ФРАГМЕНТ СТРАНИЦЫ
********
Сохранились три краткие автобиографии Лазаренко, написанные в разное время, и во всех трех он неизменно указывает: "...отдан был на восемь лет в бесплатную выучку директору бродячего цирка Котликову. Начал выступать уже через несколько месяцев после поступления... Как всякий ученик, я вставал на рассвете, чистил картошку, ходил на рынок за продуктами, жил впроголодь. Но меня учили и цирковому искусству. Обучение было универсальным: акробатика, гимнастика, игра на музыкальных инструментах, учили также вольтижировать на лошади".

Итак, попробуем проследить жизнь Лазаренко в годы циркового ученичества. Но сперва несколько слов о самом цирке братьев Котликовых. Это было не слишком преуспевающее, типично семейное дело. Артисты со стороны приглашались лишь в исключительных случаях. Каждый член семьи исполнял по нескольку номеров, а чтобы у публики создавалась видимость большого состава труппы, в афишу ставили псевдонимы.

Так Лука Котликов, брат главы заведения, стал Лукашенко, а его племянница Мария, выступавшая в амплуа "женщина-атлет",— Яновой (псевдоним образовался из окончания фамилии ее мужа — Лукьянов). Сыновей хозяина, старшего Андрея и младшего Григория, по цирковой традиции величали Андро и Григорасом; позднее и Виталия будут именовать в афишах Виталиусом, а другого ученика, Васю Иванова,— Васильямсом.

Максим Иванович и Лука Иванович Котликовы, сами некогда прошедшие суровую школу ученичества, по той же методике воспитывали и своих детей и учеников. Программа цирка братьев Котликовых была довольно разнообразной. Блистала в ней красавица Каролина. Грациозная и неизменно одухотворенная, она великолепно танцевала, музицировала на различных инструментах в дуэте со своим мужем Андро, эксцентриком и клоуном-буфф, а вместе с деверем Григорасом балансировала на тугонатянутой проволоке. Но коронным ее номером было наездничество. В белой черкеске с красным башлыком она носилась по кругу манежа самым быстрым карьером, проделывая на бешеном скаку отчаянно смелую джигитовку.

Бывший ученик цирка Котликовых Василий Иванов в своих неопубликованных воспоминаниях пишет: "Темпераментным исполнением Каролина так восхищала публику, возбуждала такой подъем духа, что глядя на нее казалось, как будто ты сам летаешь по воздуху". Хорошим парфорс-наездником был и Григорий Котликов, он обладал прекрасной, выразительной статью, которую в цирке называют школьной постановкой, и очень уверенно держался на крупе коня, идущего резвым галопом.

Небезынтересен был номер Адольфа Лукьянова, мужа Марии. Он выступал как гимнаст на штрабатах*. Сильное впечатление на публику производил финальный трюк: Адольф взбирался на металлическую перекладину под купол цирка, надевал на шею петлю- "удавку" и нарочито медленно, чтобы собрать внимание публики, затягивал ее вокруг горла, потом долго примеривался для опасного прыжка, поглядывая сверху на опилки и нагнетая напряжение. В оркестре барабан выбивал тревожную дробь. И вдруг под испуганный вскрик цирка Адольф, как пишет Иванов, "Бросался вниз головой. После обрыва подставляли стул и он, невредимый, стоя на нем, под оркестровый туш, снимал с шеи штрабат".
********
ПЕРЕЧЕНЬ ЗАДАНИЙ
(a) Какой псевдоним получила в афишах Мария, племянница главы заведения, согласно отрывку о цирке Котликовых?
(b) Изложите в виде краткого списка абзац отрывка о цирке Котликовых, начинающийся словами «Итак, попробуем проследить», сохранив его основные сведения.

ИСХОДНЫЕ СВЕДЕНИЯ
********
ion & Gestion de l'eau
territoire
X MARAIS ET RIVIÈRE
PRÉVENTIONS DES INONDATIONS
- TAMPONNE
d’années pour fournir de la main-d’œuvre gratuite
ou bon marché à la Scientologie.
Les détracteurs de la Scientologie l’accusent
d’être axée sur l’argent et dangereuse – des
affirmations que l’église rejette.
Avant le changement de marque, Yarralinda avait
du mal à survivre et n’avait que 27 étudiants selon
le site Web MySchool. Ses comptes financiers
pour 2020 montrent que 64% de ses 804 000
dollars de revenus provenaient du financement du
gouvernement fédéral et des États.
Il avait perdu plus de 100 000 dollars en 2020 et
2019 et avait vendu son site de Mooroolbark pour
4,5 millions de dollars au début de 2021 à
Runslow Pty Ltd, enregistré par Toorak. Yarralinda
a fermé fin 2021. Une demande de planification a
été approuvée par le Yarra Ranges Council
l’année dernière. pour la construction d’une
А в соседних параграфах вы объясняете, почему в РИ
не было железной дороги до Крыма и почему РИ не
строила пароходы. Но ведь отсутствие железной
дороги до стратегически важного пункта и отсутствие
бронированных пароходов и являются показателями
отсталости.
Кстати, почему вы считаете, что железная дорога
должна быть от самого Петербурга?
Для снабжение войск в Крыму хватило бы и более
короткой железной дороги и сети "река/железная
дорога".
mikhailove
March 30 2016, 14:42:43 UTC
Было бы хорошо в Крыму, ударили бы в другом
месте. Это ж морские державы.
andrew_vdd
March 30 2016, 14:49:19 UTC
********
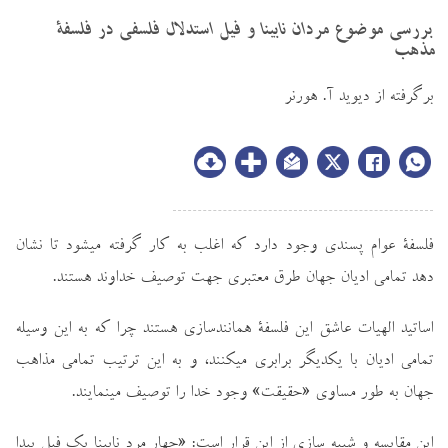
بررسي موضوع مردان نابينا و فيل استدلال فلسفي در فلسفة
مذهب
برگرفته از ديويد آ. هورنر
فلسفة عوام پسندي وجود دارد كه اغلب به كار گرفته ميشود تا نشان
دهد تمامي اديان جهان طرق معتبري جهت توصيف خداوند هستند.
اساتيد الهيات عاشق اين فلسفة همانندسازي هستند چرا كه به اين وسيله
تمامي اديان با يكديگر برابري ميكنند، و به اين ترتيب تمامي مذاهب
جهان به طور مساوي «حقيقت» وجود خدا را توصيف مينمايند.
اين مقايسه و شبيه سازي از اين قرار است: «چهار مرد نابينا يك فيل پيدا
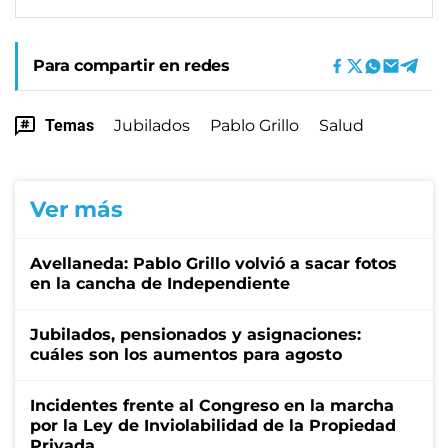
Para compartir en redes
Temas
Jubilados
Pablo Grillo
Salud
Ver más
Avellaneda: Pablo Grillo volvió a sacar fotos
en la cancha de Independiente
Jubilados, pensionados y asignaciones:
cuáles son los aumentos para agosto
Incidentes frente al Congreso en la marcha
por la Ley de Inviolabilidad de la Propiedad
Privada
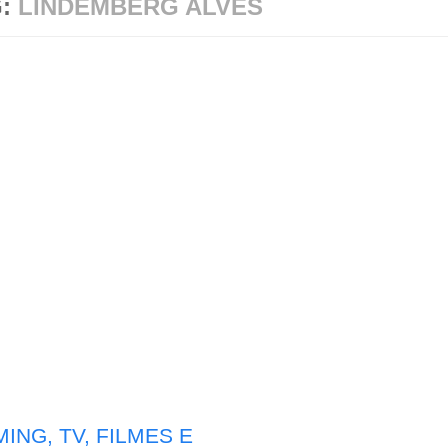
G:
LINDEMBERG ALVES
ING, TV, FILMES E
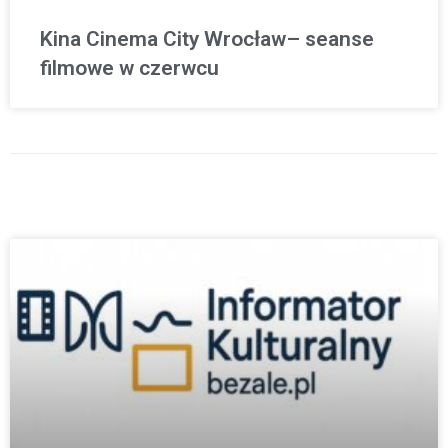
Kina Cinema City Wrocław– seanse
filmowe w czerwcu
********
ОТВЕТЫ К ЗАДАНИЯМ
(a) Янова.

(b)
- Цирк братьев Котликовых был не слишком преуспевающим, типично семейным делом.
- Артистов со стороны приглашали лишь в исключительных случаях.
- Каждый член семьи исполнял по нескольку номеров.
- Чтобы труппа казалась публике многочисленной, в афишу ставили псевдонимы.